*** Block opens ***

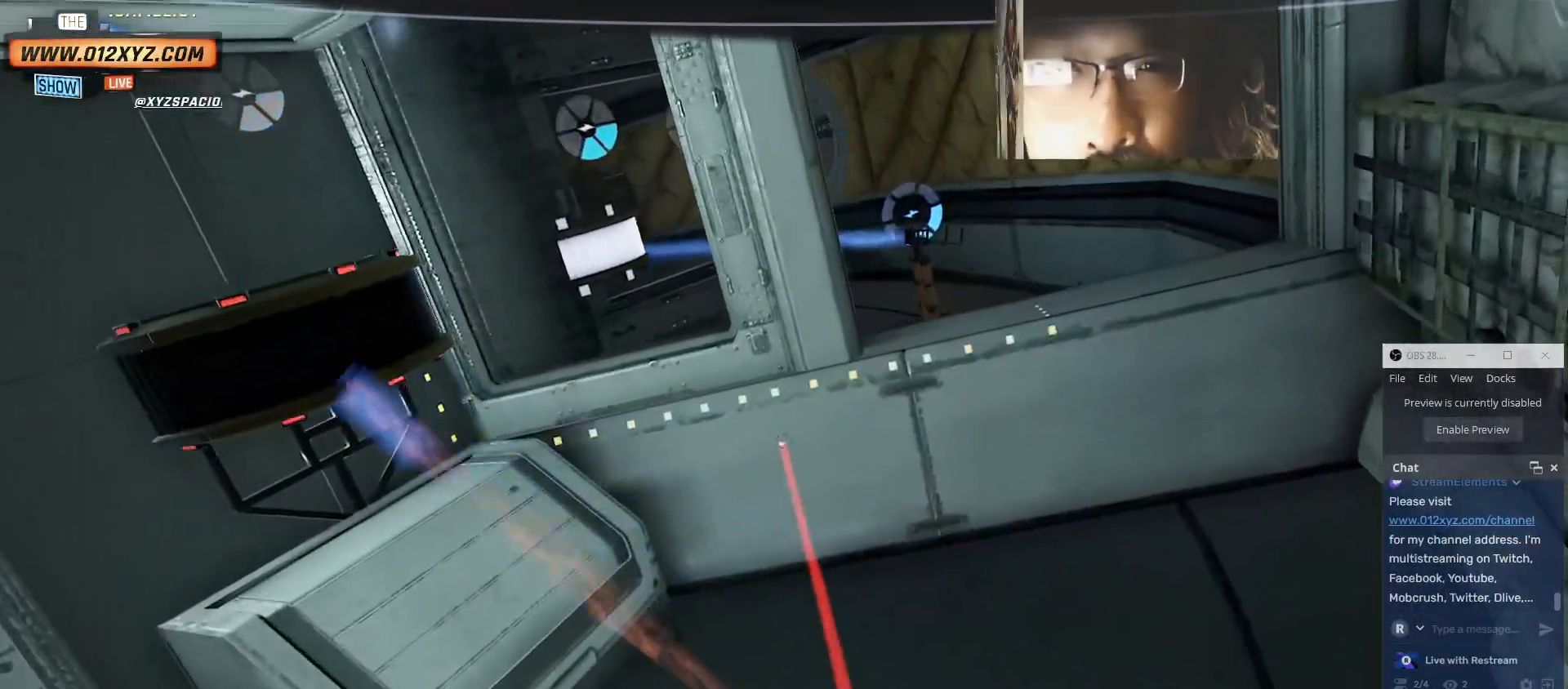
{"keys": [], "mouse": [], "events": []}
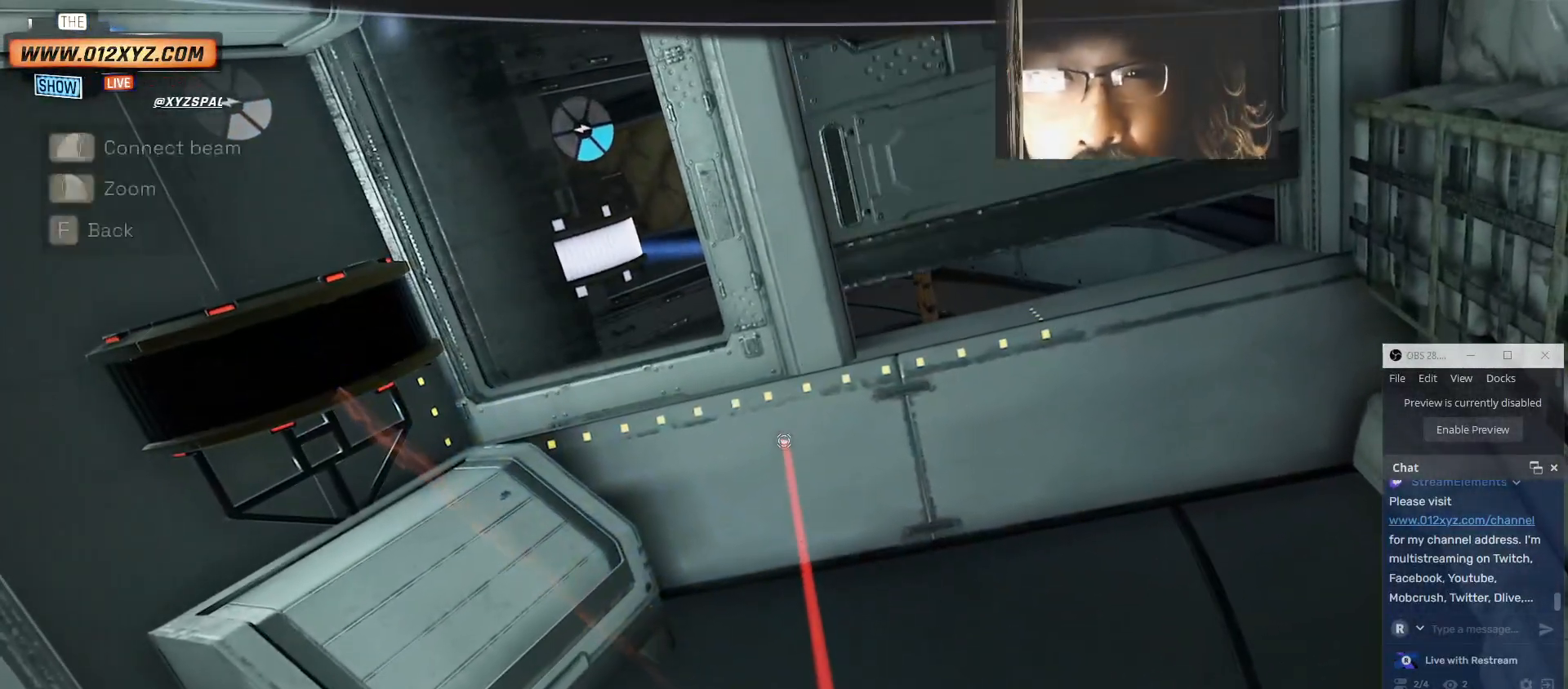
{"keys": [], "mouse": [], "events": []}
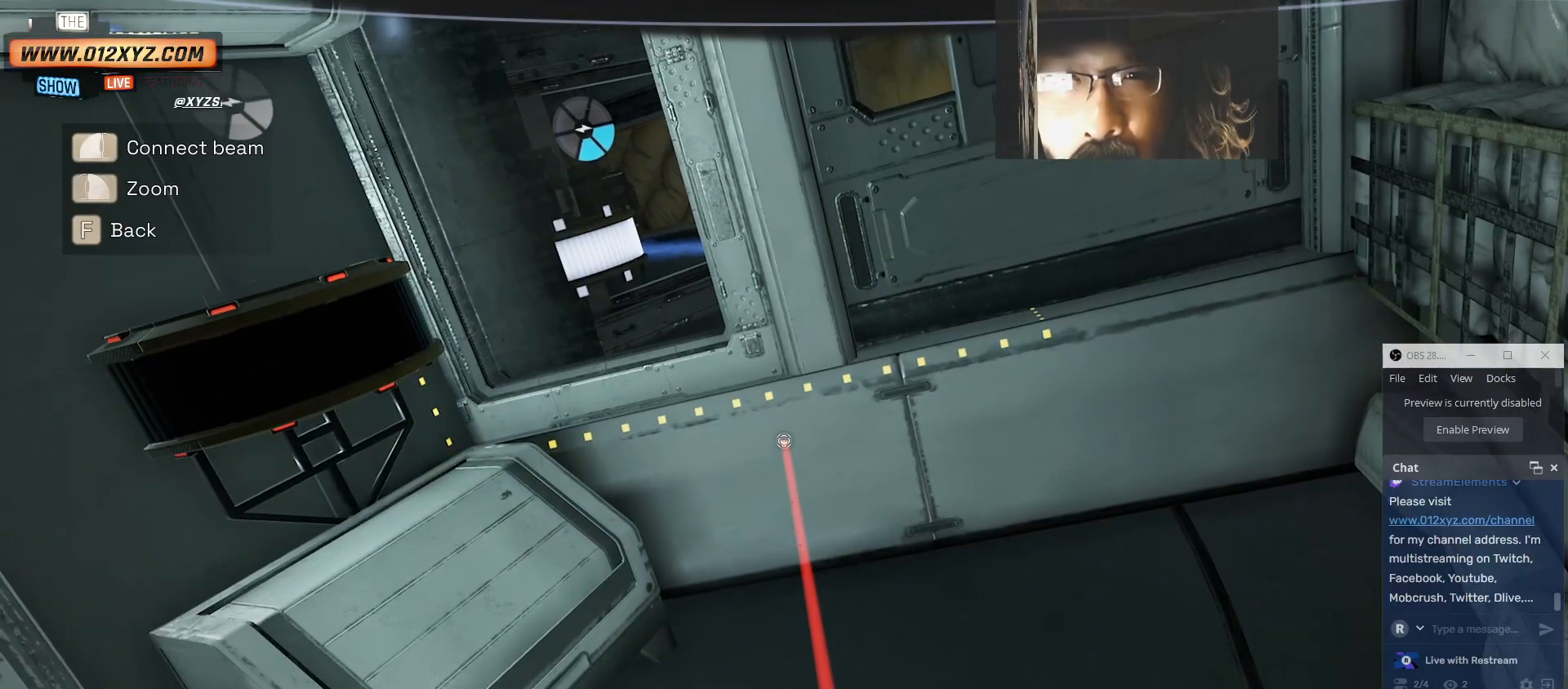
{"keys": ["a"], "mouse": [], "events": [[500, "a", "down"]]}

*** Block closes ***

Copy out the lines above unchanged. Skip the images.

#### [WRITTEN ANSWER]
{"keys": [], "mouse": [], "events": []}
{"keys": [], "mouse": [], "events": []}
{"keys": ["a"], "mouse": [], "events": [[500, "a", "down"]]}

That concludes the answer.